Cyclic plastic response of rotary swaged Fe-14Cr-10Al-4Y2O3 ODS alloy at 1000–1200 °C

Abstract

This study is dedicated to the investigation of the cyclic stress-strain response of a newly developed ferritic steel reinforced with a high-volume fraction of oxide nanoparticles. The mechanically alloyed powder was consolidated by hot rotary swaging into cylindrical rods with diameters of 15 mm and 12 mm. Subsequently, the rods were annealed at 1200 °C for 4 h to achieve a fully recrystallized coarse-grained microstructure optimal for high-temperature applications. The cyclic tests were carried out in controlled deformation mode in a symmetrical push-pull cycle with triangular waveform at 1000 °C and 1200 °C in air.
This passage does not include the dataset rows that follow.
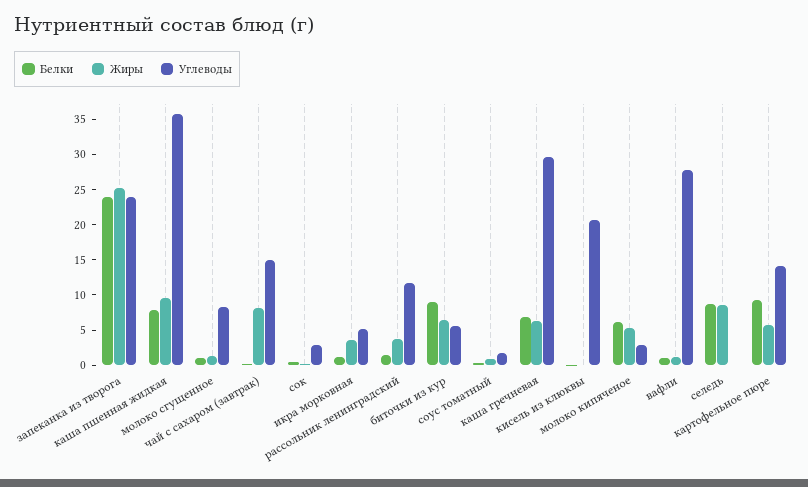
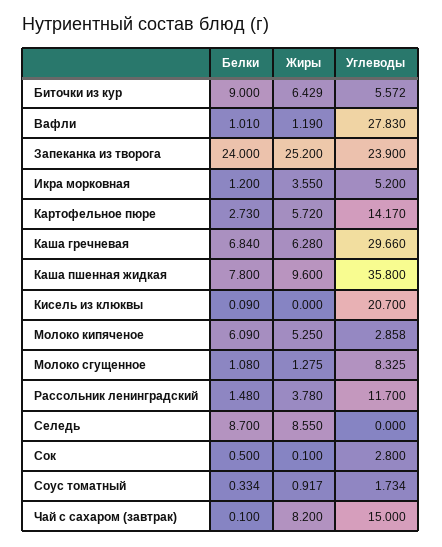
  {
    "Белки": {
      "запеканка из творога": 24,
      "каша пшенная жидкая": 7.8,
      "молоко сгущенное": 1.08,
      "чай с сахаром (завтрак)": 0.1,
      "сок": 0.5,
      "икра морковная": 1.2,
      "рассольник ленинградский": 1.48,
      "биточки из кур": 9,
      "соус томатный": 0.334,
      "каша гречневая": 6.84,
      "кисель из клюквы": 0.09,
      "молоко кипяченое": 6.09,
      "вафли": 1.01,
      "селедь": 8.7,
-     "картофельное пюре": 10
+     "картофельное пюре": 2.73
    },
    "Жиры": {
      "запеканка из творога": 25.2,
      "каша пшенная жидкая": 9.6,
      "молоко сгущенное": 1.275,
      "чай с сахаром (завтрак)": 8.2,
      "сок": 0.1,
      "икра морковная": 3.55,
      "рассольник ленинградский": 3.78,
      "биточки из кур": 6.429,
      "соус томатный": 0.917,
      "каша гречневая": 6.28,
      "кисель из клюквы": 0,
      "молоко кипяченое": 5.25,
      "вафли": 1.19,
      "селедь": 8.55,
      "картофельное пюре": 5.72
    },
    "Углеводы": {
      "запеканка из творога": 23.9,
      "каша пшенная жидкая": 35.8,
      "молоко сгущенное": 8.325,
      "чай с сахаром (завтрак)": 15,
      "сок": 2.8,
      "икра морковная": 5.2,
      "рассольник ленинградский": 11.7,
      "биточки из кур": 5.572,
      "соус томатный": 1.734,
      "каша гречневая": 29.66,
      "кисель из клюквы": 20.7,
      "молоко кипяченое": 2.858,
      "вафли": 27.83,
      "селедь": 0,
      "картофельное пюре": 14.17
    }
  }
The Fe-14Cr-10Al-4Y2O3 ODS steel exhibits extraordinary cyclic strength of up to 140 MPa at temperature of 1200 °C. The results show that rotary swaging to a smaller diameter does not affect the resulting stress-strain response. The coarsening of the Y2O3 nanoparticles occurs only very slowly even at 1200 °C. In areas with significant plastic deformation, a slight rotation of the coarse grains from the ideal [111] direction and partial dynamic recrystallization was observed.